What is dyslexia?
Dyslexia is one of the most well-known learning disorders, with 10% to 20% of the population having aspects of it. Despite having standard schooling opportunities and having normal or high levels of intelligence, the child will have difficulties reading, spelling, writing, and with comprehension.
The cause of dyslexia is how the brain processes information- the brain is wired differently. There is evidence to suggest it is genetic, so if a parent or sibling experienced similar symptoms, then it may be likely this is what your child is experiencing. Just like any other human trait, there are differing levels of dyslexia and your child may experience different symptoms than other children with dyslexia.
While dyslexia is not normally diagnosed before age seven, tendencies can be identified. This can be reassuring, and allow parents to be more patient or address tendencies earlier.
What are the symptoms that your child may have dyslexia?
There are many symptoms, and not all will apply to your child.

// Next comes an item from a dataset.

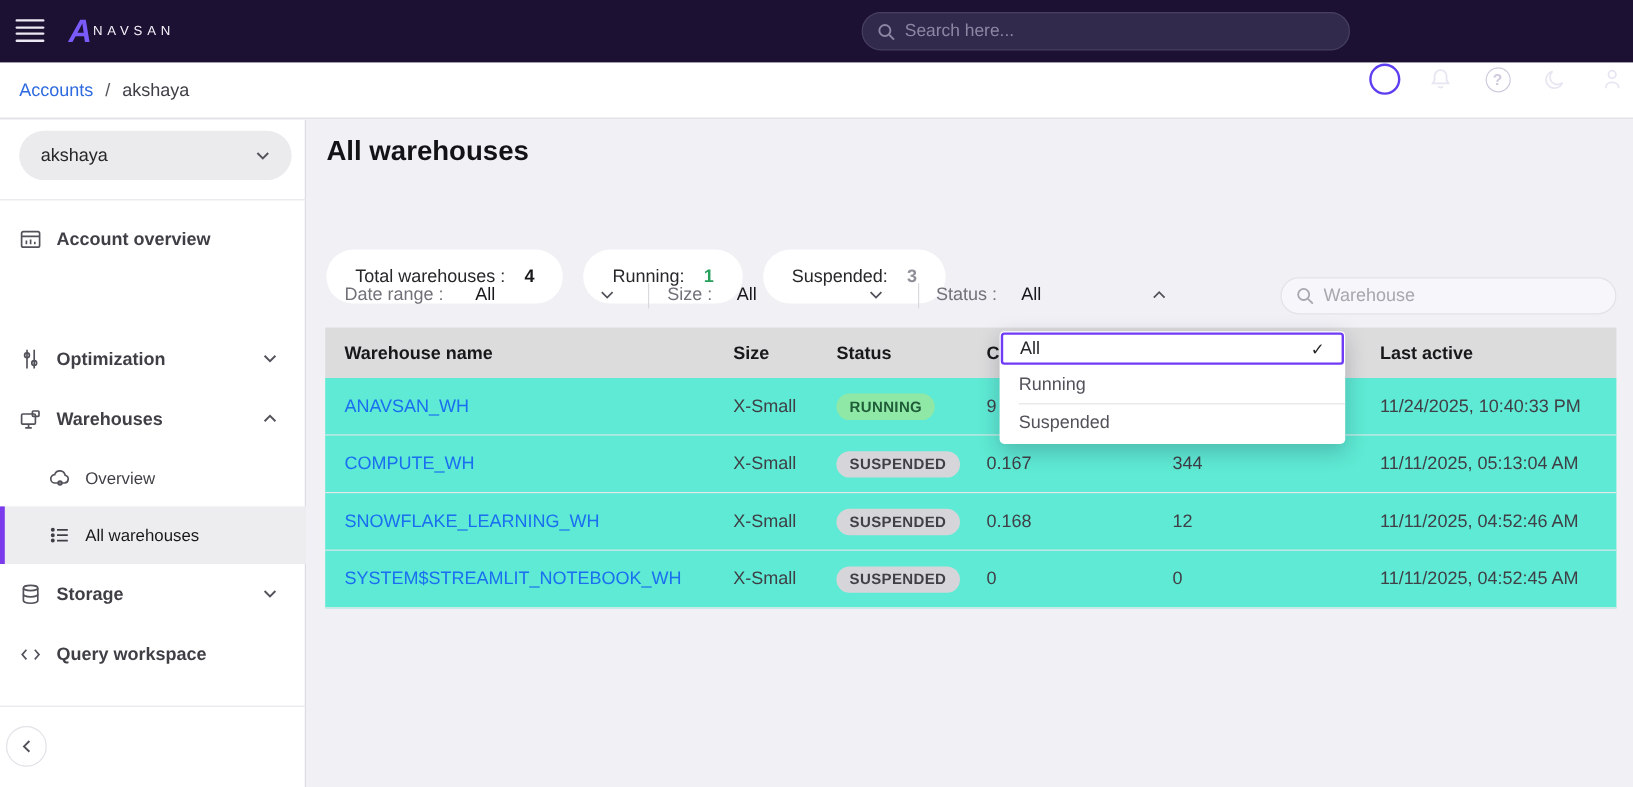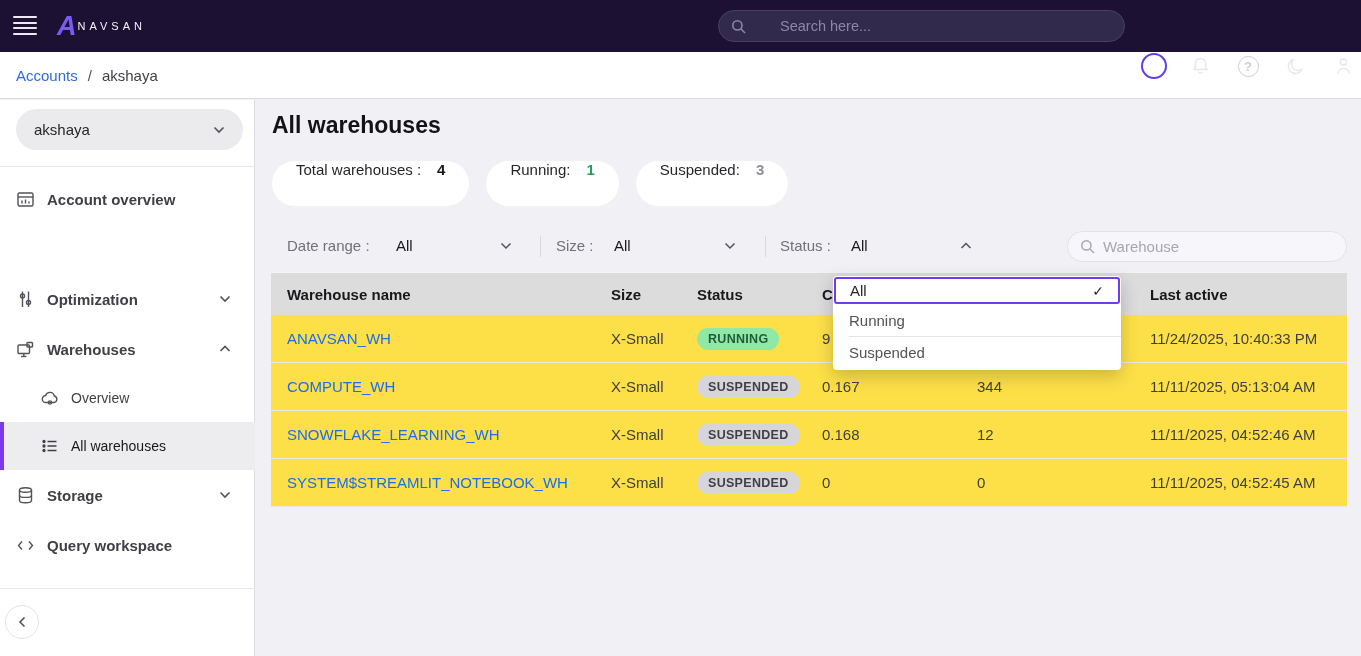"Search here..." .nav-search { gap: 26px -> none }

-The child avoids reading out loud or to themselves
-Reading may make them anxious and frustrated
-Struggles to learn new words or forgets how to spell words
-Word problems in Math may cause difficulty
-Reads at lower levels than spoken word
What fixes dyslexia?
There is nothing that ‘cures’ or fixes dyslexia, but there are some things you and your child can do to alleviate symptoms and ensure that they don’t fall behind at school.
Extra tuition can be helpful, but it must be effective. It can be very discouraging for children to receive extra tuition and make little or no progress.
There has been some success with brain re-wiring programmes. In some cases, extremely rapid improvements are experienced. These create new neural connections in the auditory and visual brain pathways. Ask us about cellfield treatments.
When your child reaches year ten, approach the school and start the process to get special assessment conditions for exams. This assistance can include extra time, or a reader/ writer for assessments.